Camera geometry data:

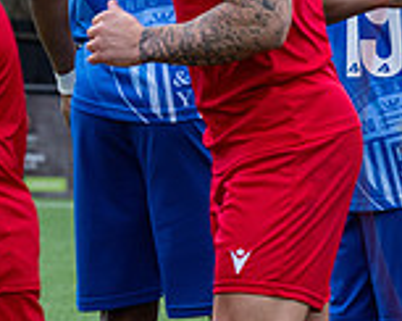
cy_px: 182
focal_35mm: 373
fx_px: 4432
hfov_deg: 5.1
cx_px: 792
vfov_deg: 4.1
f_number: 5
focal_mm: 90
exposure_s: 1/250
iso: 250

--

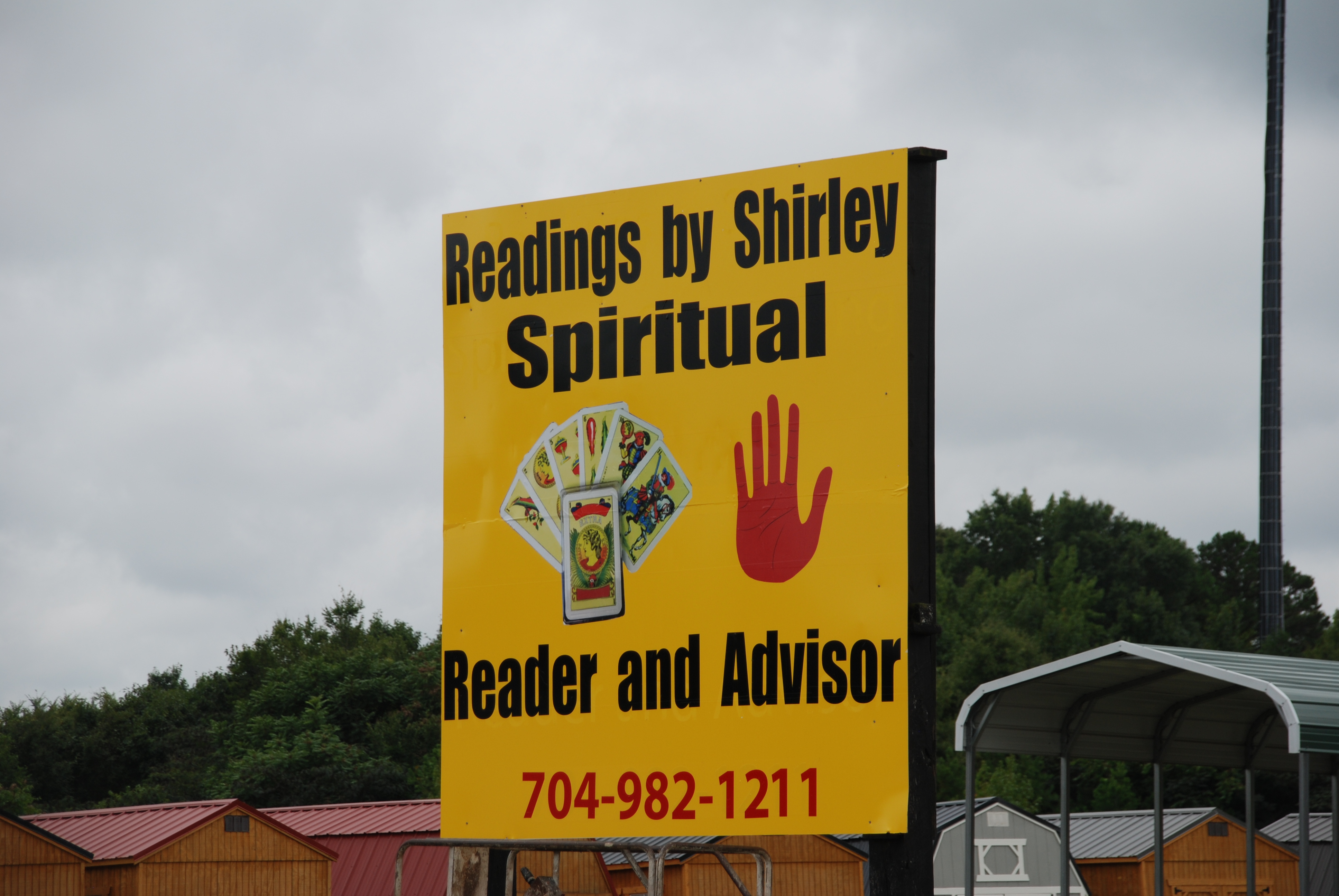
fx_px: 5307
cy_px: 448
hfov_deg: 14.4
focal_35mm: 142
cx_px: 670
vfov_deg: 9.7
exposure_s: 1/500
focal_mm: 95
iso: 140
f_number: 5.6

--

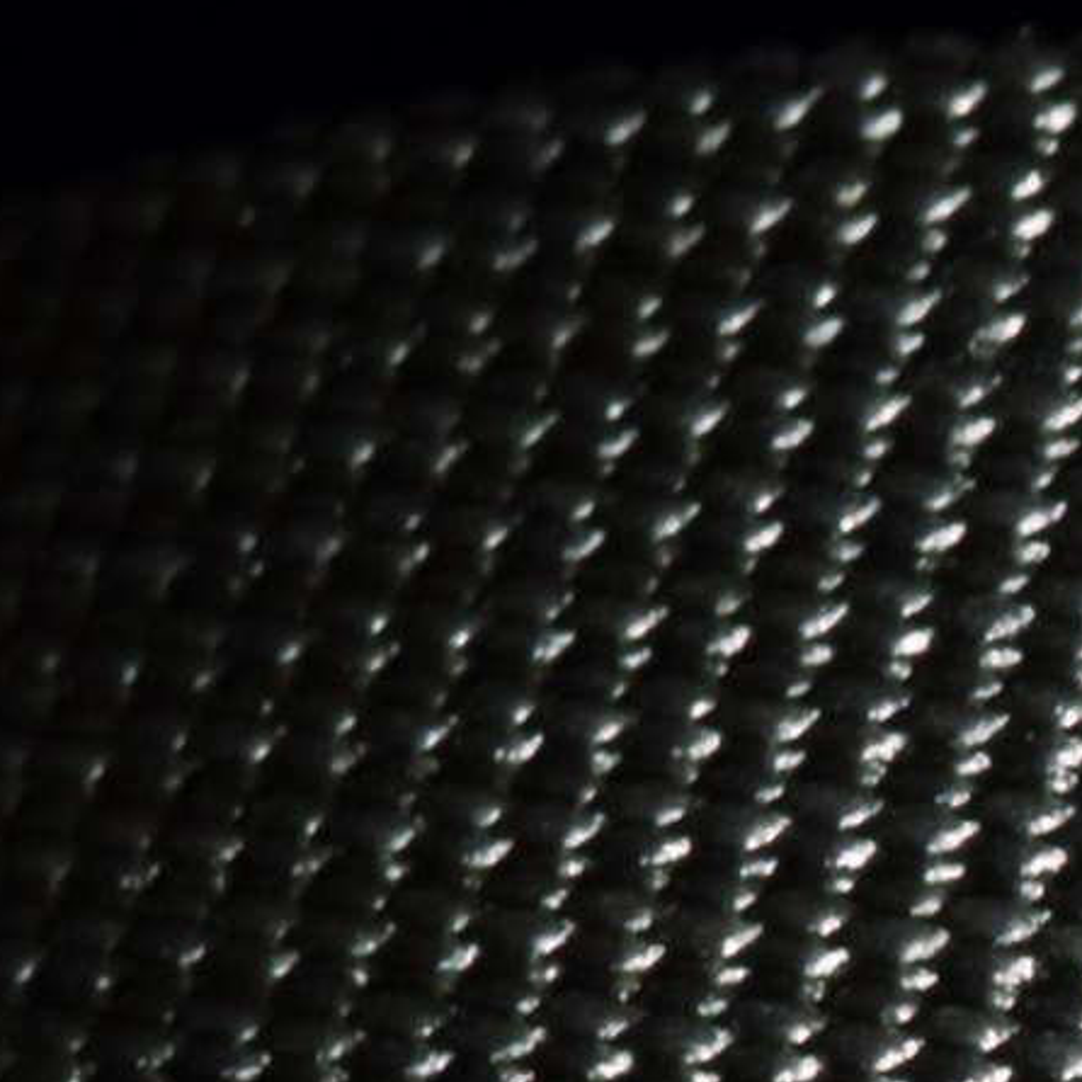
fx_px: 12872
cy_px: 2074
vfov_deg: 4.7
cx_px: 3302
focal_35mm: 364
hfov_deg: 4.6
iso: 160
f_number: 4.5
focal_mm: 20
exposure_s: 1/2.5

TASK ITEM:
Using the entries above, repeat only the lines from the one containing "cy_px: 2074" through the one containing "exposure_s: 1/2.5", end lines included.

RESPONSE TO THE TASK:
cy_px: 2074
vfov_deg: 4.7
cx_px: 3302
focal_35mm: 364
hfov_deg: 4.6
iso: 160
f_number: 4.5
focal_mm: 20
exposure_s: 1/2.5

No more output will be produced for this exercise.